À chaque élection, la même promesse revient : « Changer le système », comme si ce changement seul pouvait guérir les blessures d’une nation.
En 2016, l’ex-président Jovenel Moïse promettait de changer le système.Quelques mois plus tard, ses opposants exigeaient sa démission… l’accusant à leur tour d’être le gardien du système.
Un paradoxe qui alimente un cercle vicieux sans fin.
Le cri du peuple… et ses désillusions
Dans les rues, les manifestants accusent eux aussi le système de trahir le peuple.Ils réclament la chute d’un président, la dissolution du parlement, la refondation des institutions.Derrière ces mobilisations, souvent légitimes, une quête : reconstruire un ordre plus juste.
Mais dans les faits, c’est encore et toujours le peuple qui paie le prix.
Souffrances, sacrifices, désillusions : la quête d’un changement insaisissable laisse derrière elle plus de blessures que de victoires.
Plus inquiétant encore, les gangs armés se sont approprié cette rhétorique.Pilleurs, kidnappeurs, assassins prétendent aujourd’hui agir au nom du peuple, contre un système corrompu.

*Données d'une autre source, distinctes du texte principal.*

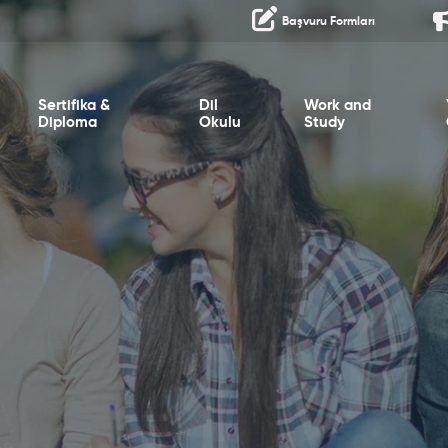
Başvuru Formları
Sertifika &
Dil
Work and
Diploma
Okulu
Study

À leurs yeux, leurs crimes seraient une lutte légitime.
Dans la réalité, ils plongent la population dans un chaos plus profond, faisant du peuple la première victime de ce combat prétendu.
Le système : miroir de notre responsabilité collective
Ce recours obsessionnel à « le système » révèle surtout une crise de responsabilité.En désignant un ennemi flou et impersonnel, chacun évite de reconnaître sa propre part de responsabilité.
Car au fond, qui est le système sinon nous-mêmes ?
Nos choix collectifs, les élites que nous élisons, les pratiques que nous tolérons, les injustices que nous acceptons.
Derrière cette accusation permanente se cache une immense hypocrisie :
Vouloir le changement sans vouloir se changer soi-même.
Tant que cette prise de conscience n’aura pas lieu, le système restera le coupable idéal et le peuple, éternel otage d’une guerre dont il ne récolte que les cendres.